I have been wondering about the properties of a ‘Bose-Einstein condensate’ in relation to a certain form of Idealism. It was a thought put into my head by Erwin Schrodinger, who speaks of the mystics as ‘particles in an ideal gas’.
It seems that the Pauli-exclusion principle usually limits the number of bosons that can occupy the same energy level. But if the bosons form an ideal condensate then they can all occupy exactly the same energy level. They would no longer interact with each other. That is, they would no longer behave as a multitude of discrete entities causally linked. They would now be in a state of quantum entanglement such that they might as well all be the same boson, a choir in perfect harmony. Or something like this. I wish I had a better grasp of the science.
There is some talk of the early universe being a condensate of such a kind. There is also a Gnostic creation story that tells of a choir of angels singing in perfect and timeless harmony, until one voice wavers, and this disturbs its neighbors, and soon there is a disharmony out of which arises the world of Maya. This sort of symmetry-breaking appears to be just the right sort of idea.
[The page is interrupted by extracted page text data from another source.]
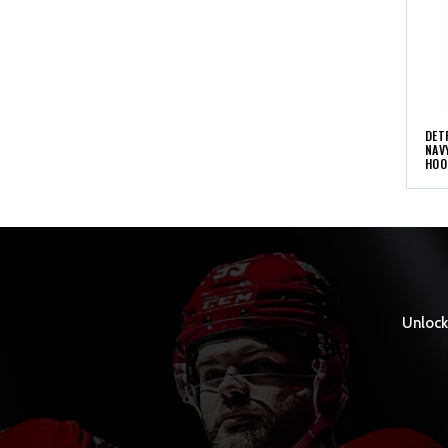
DET
NAV
HOO
Unlock 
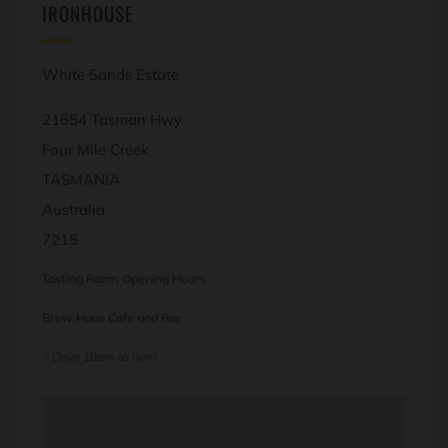
IRONHOUSE
White Sands Estate
21554 Tasman Hwy
Four Mile Creek
TASMANIA
Australia
7215
Tasting Room Opening Hours
Brew Haus Cafe and Bar
7 Days 10am to 6pm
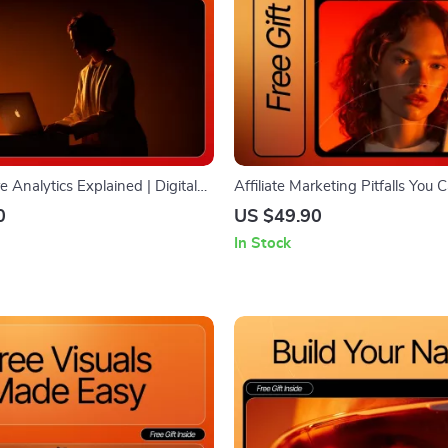
e Analytics Explained | Digital
Affiliate Marketing Pitfalls You
eginners | Learn How to Track,
SEO-Friendly Guide for Beginner
0
US $49.90
& Use Data to Grow Your
common affiliate marketing mist
In Stock
re
avoid & Boost Earnings | Digita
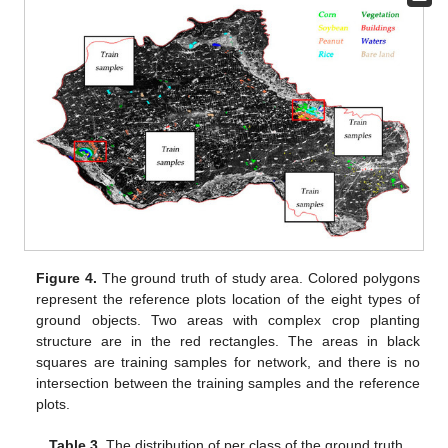
Figure 4.
The ground truth of study area. Colored polygons
represent the reference plots location of the eight types of
ground objects. Two areas with complex crop planting
structure are in the red rectangles. The areas in black
squares are training samples for network, and there is no
intersection between the training samples and the reference
plots.
Table 3.
The distribution of per class of the ground truth.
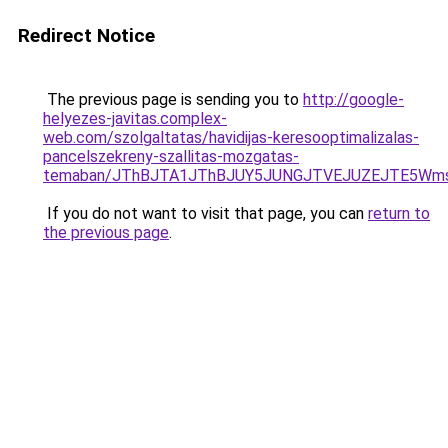
Redirect Notice
The previous page is sending you to
http://google-
helyezes-javitas.complex-
web.com/szolgaltatas/havidijas-keresooptimalizalas-
pancelszekreny-szallitas-mozgatas-
temaban/JThBJTA1JThBJUY5JUNGJTVEJUZEJTE5Wmsl
If you do not want to visit that page, you can
return to
the previous page
.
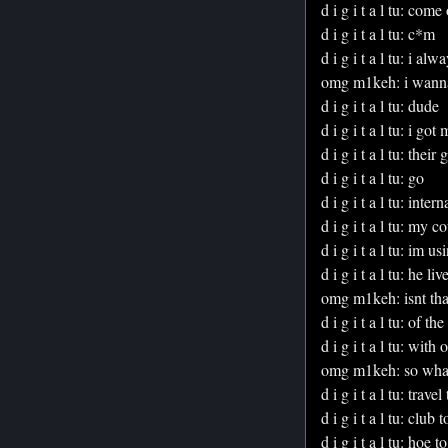
d i g i t a l tu: come
d i g i t a l tu: c*m
d i g i t a l tu: i al
omg m1keh: i wanna g
d i g i t a l tu: dude
d i g i t a l tu: i got
d i g i t a l tu: their
d i g i t a l tu: go
d i g i t a l tu: inte
d i g i t a l tu: my
d i g i t a l tu: im u
d i g i t a l tu: he 
omg m1keh: isnt that
d i g i t a l tu: of the
d i g i t a l tu: wit
omg m1keh: so what a
d i g i t a l tu: trave
d i g i t a l tu: club 
d i g i t a l tu: hoe t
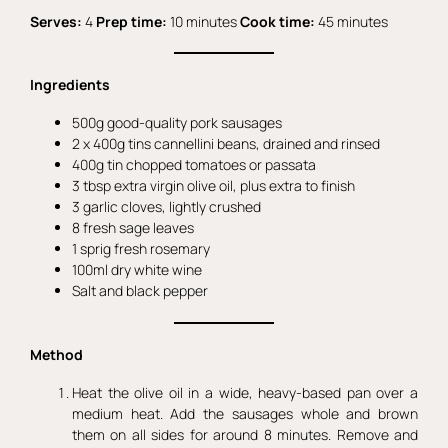
Serves:
4
Prep time:
10 minutes
Cook time:
45 minutes
Ingredients
500g good-quality pork sausages
2 x 400g tins cannellini beans, drained and rinsed
400g tin chopped tomatoes or passata
3 tbsp extra virgin olive oil, plus extra to finish
3 garlic cloves, lightly crushed
8 fresh sage leaves
1 sprig fresh rosemary
100ml dry white wine
Salt and black pepper
Method
Heat the olive oil in a wide, heavy-based pan over a
medium heat. Add the sausages whole and brown
them on all sides for around 8 minutes. Remove and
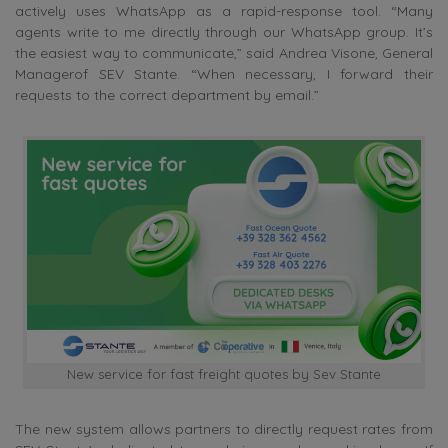
actively uses WhatsApp as a rapid-response tool. “Many
agents write to me directly through our WhatsApp group. It’s
the easiest way to communicate,” said
Andrea Visone, General
Managerof SEV Stante
. “When necessary, I forward their
requests to the correct department by email.”
New service for fast freight quotes by Sev Stante
The new system allows partners to directly request rates from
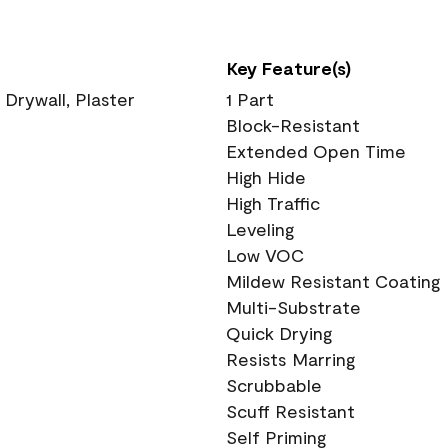
Key Feature(s)
 Drywall, Plaster
1 Part
Block-Resistant
Extended Open Time
High Hide
High Traffic
Leveling
Low VOC
Mildew Resistant Coating
Multi-Substrate
Quick Drying
Resists Marring
Scrubbable
Scuff Resistant
Self Priming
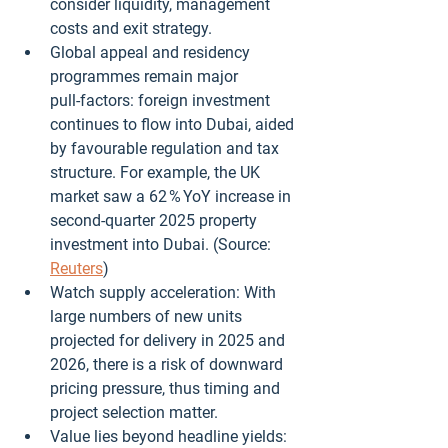
consider liquidity, management 
costs and exit strategy.
Global appeal and residency 
programmes remain major 
pull‑factors: foreign investment 
continues to flow into Dubai, aided 
by favourable regulation and tax 
structure. For example, the UK 
market saw a 62 % YoY increase in 
second‑quarter 2025 property 
investment into Dubai. (Source: 
Reuters
)
Watch supply acceleration: With 
large numbers of new units 
projected for delivery in 2025 and 
2026, there is a risk of downward 
pricing pressure, thus timing and 
project selection matter.
Value lies beyond headline yields: 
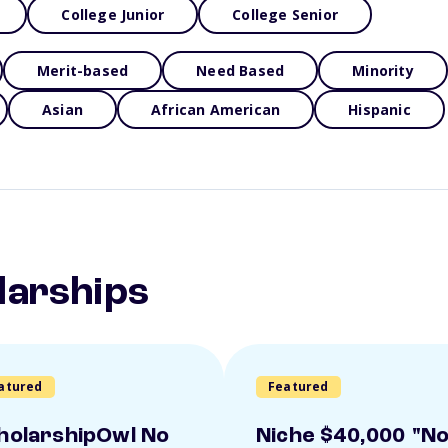
College Junior
College Senior
Merit-based
Need Based
Minority
Asian
African American
Hispanic
larships
atured
Featured
holarshipOwl No
Niche $40,000 "N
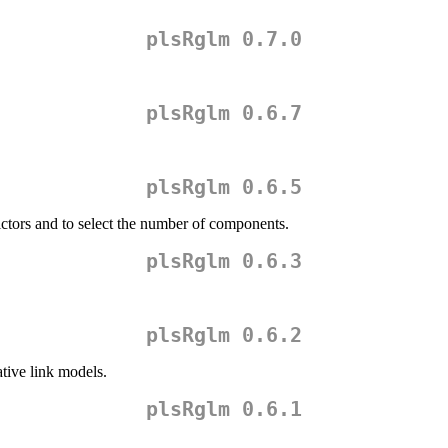
plsRglm 0.7.0
plsRglm 0.6.7
plsRglm 0.6.5
dictors and to select the number of components.
plsRglm 0.6.3
plsRglm 0.6.2
ative link models.
plsRglm 0.6.1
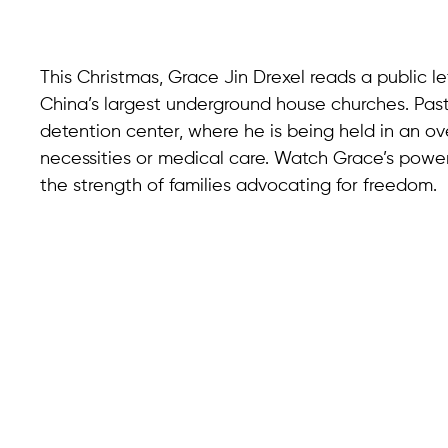
This Christmas, Grace Jin Drexel reads a public let
China’s largest underground house churches. Past
detention center, where he is being held in an o
necessities or medical care. Watch Grace’s power
the strength of families advocating for freedom.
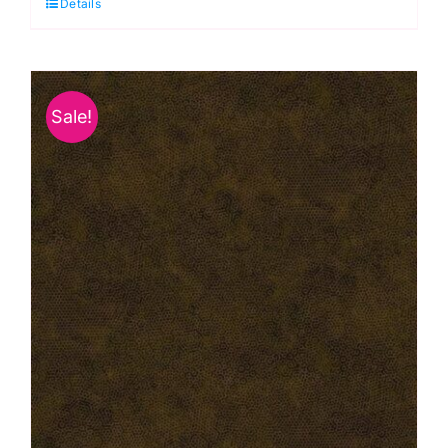
Details
Carnation
quantity
Sale!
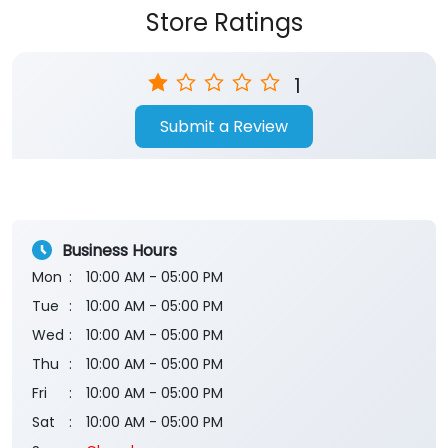
Store Ratings
1
Submit a Review
Business Hours
Mon
10:00 AM - 05:00 PM
Tue
10:00 AM - 05:00 PM
Wed
10:00 AM - 05:00 PM
Thu
10:00 AM - 05:00 PM
Fri
10:00 AM - 05:00 PM
Sat
10:00 AM - 05:00 PM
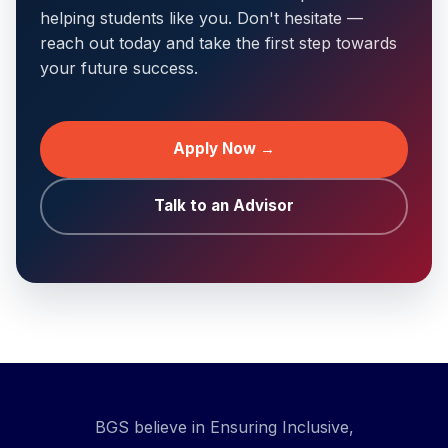
helping students like you. Don't hesitate —
reach out today and take the first step towards
your future success.
Apply Now →
Talk to an Advisor
BGS believe in Ensuring Inclusive,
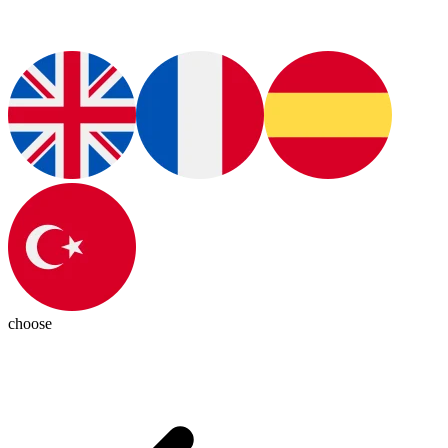
choose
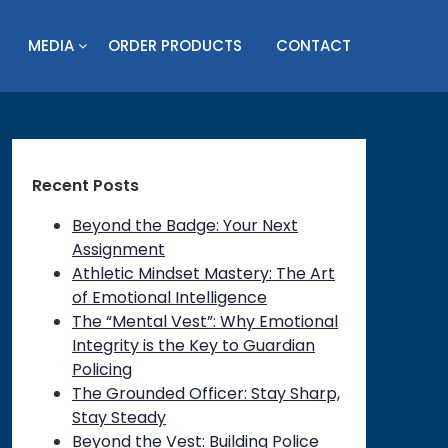
MEDIA
ORDER PRODUCTS
CONTACT
Recent Posts
Beyond the Badge: Your Next
Assignment
Athletic Mindset Mastery: The Art
of Emotional Intelligence
The “Mental Vest”: Why Emotional
Integrity is the Key to Guardian
Policing
The Grounded Officer: Stay Sharp,
Stay Steady
Beyond the Vest: Building Police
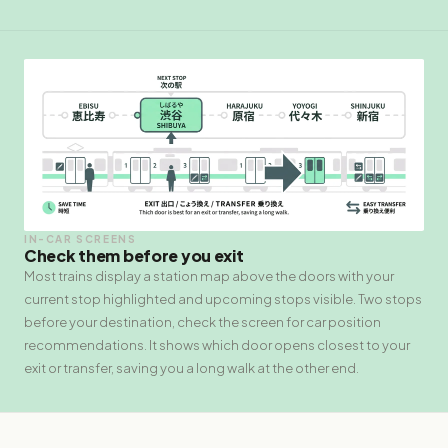
IN-CAR SCREENS
Check them before you exit
Most trains display a station map above the doors with your
current stop highlighted and upcoming stops visible. Two stops
before your destination, check the screen for car position
recommendations. It shows which door opens closest to your
exit or transfer, saving you a long walk at the other end.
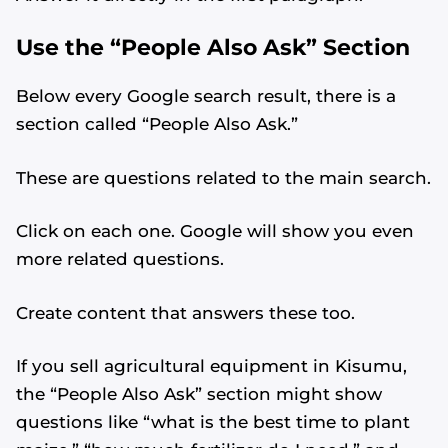
Use the “People Also Ask” Section
Below every Google search result, there is a
section called “People Also Ask.”
These are questions related to the main search.
Click on each one. Google will show you even
more related questions.
Create content that answers these too.
If you sell agricultural equipment in Kisumu,
the “People Also Ask” section might show
questions like “what is the best time to plant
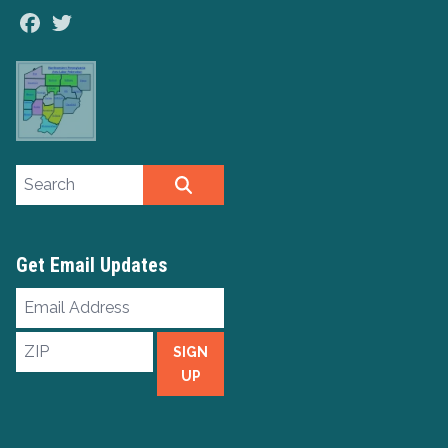
Facebook
Twitter
Search site
SEARCH
Get Email Updates
Email
Address
ZIP
SIGN
UP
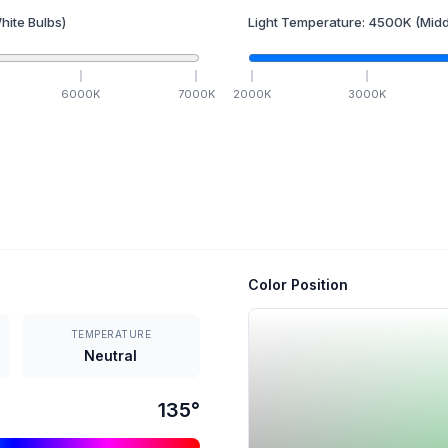
hite Bulbs)
Light Temperature:
4500
K
(Midd
6000
K
7000
K
2000
K
3000
K
Color Position
TEMPERATURE
Neutral
135
°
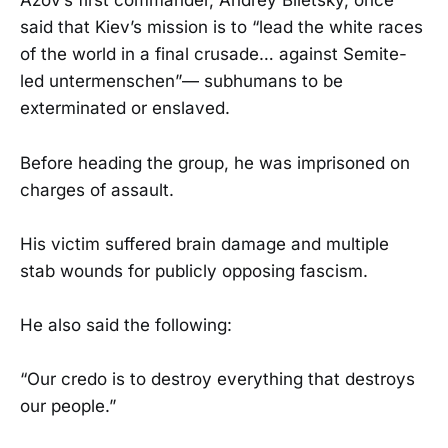
Azov’s first commander, Andrey Biletsky, once
said that Kiev’s mission is to “lead the white races
of the world in a final crusade… against Semite-
led untermenschen”— subhumans to be
exterminated or enslaved.
Before heading the group, he was imprisoned on
charges of assault.
His victim suffered brain damage and multiple
stab wounds for publicly opposing fascism.
He also said the following:
“Our credo is to destroy everything that destroys
our people.”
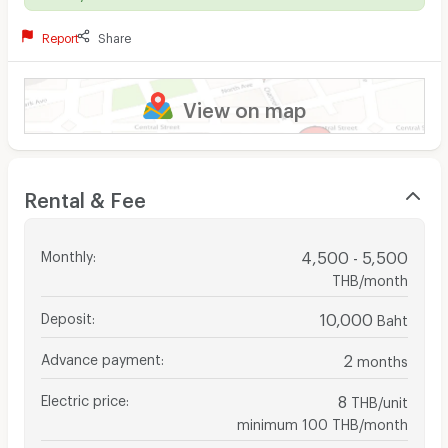
Report
Share
View on map
Rental & Fee
Monthly
:
4,500 - 5,500
THB/month
Deposit
:
10,000
Baht
Advance payment
:
2
months
Electric price
:
8
THB/unit
minimum 100 THB/month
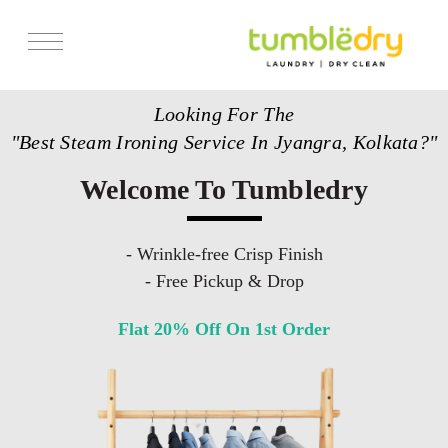
Services
Looking For The
Store Locator
"Best Steam Ironing Service In Jyangra, Kolkata?"
Pricing
Welcome To Tumbledry
Get Franchise
Blogs
- Wrinkle-free Crisp Finish
- Free Pickup & Drop
Flat 20% Off On 1st Order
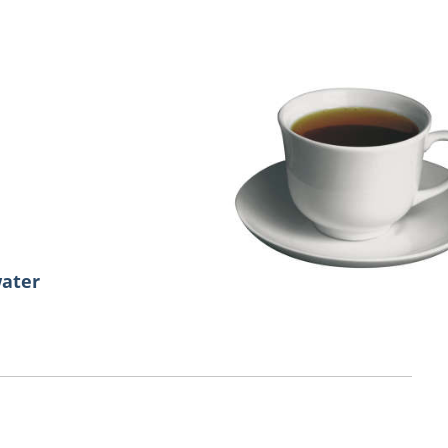
water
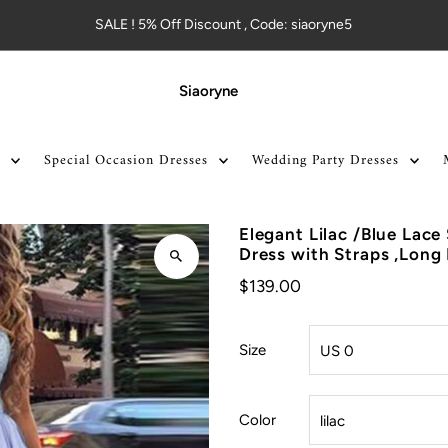
SALE ! 5% Off Discount , Code: siaoryne5
Siaoryne
Special Occasion Dresses
Wedding Party Dresses
Elegant Lilac /Blue Lace 
Dress with Straps ,Long
$139.00
Size
Color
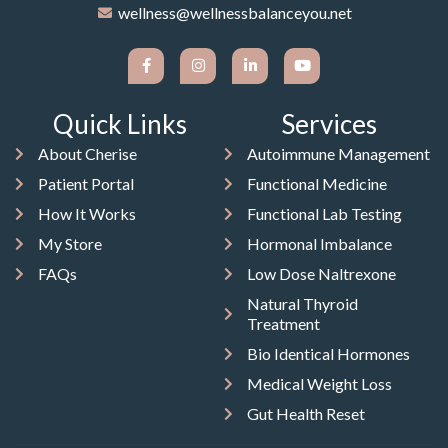
wellness@wellnessbalanceyou.net
Quick Links
Services
About Cherise
Autoimmune Management
Patient Portal
Functional Medicine
How It Works
Functional Lab Testing
My Store
Hormonal Imbalance
FAQs
Low Dose Naltrexone
Natural Thyroid
Treatment
Bio Identical Hormones
Medical Weight Loss
Gut Health Reset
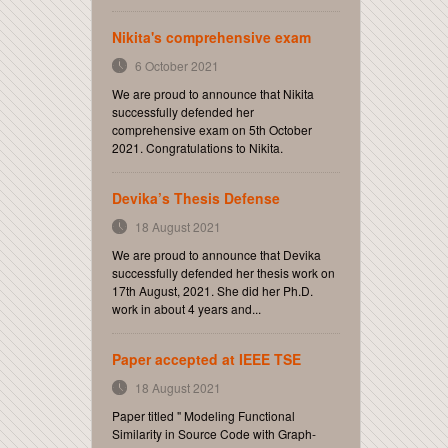
Nikita's comprehensive exam
6 October 2021
We are proud to announce that Nikita
successfully defended her
comprehensive exam on 5th October
2021. Congratulations to Nikita.
Devika’s Thesis Defense
18 August 2021
We are proud to announce that Devika
successfully defended her thesis work on
17th August, 2021. She did her Ph.D.
work in about 4 years and...
Paper accepted at IEEE TSE
18 August 2021
Paper titled " Modeling Functional
Similarity in Source Code with Graph-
What I am wondering is whether it would be accurate to say, in some sense at least, that a truly perfect Bose-Einstein condensate could be said to be a multitude of things and a singular phenomenon at the same time. If so, then it seems very likely that an ideal condensate would be a useful idea in discussions of global consciousness. This would be a turn up.
I’m way out my depths here and wouldn’t dare discuss this on a physics forum. Still, I have a feeling this is the right way to go for a physical description of an Idealist universe. Any physicists around for a comment?